*PROVIDED DATA:*
----

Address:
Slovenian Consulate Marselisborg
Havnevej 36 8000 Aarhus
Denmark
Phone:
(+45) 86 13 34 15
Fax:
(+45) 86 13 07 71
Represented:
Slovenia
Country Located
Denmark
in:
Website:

----

*ACTION ITEM:*
Nothing in the data above should change. Please copy it all.

*SOLUTION TO THIS TASK:*
Address:
Slovenian Consulate Marselisborg
Havnevej 36 8000 Aarhus
Denmark
Phone:
(+45) 86 13 34 15
Fax:
(+45) 86 13 07 71
Represented:
Slovenia
Country Located
Denmark
in:
Website:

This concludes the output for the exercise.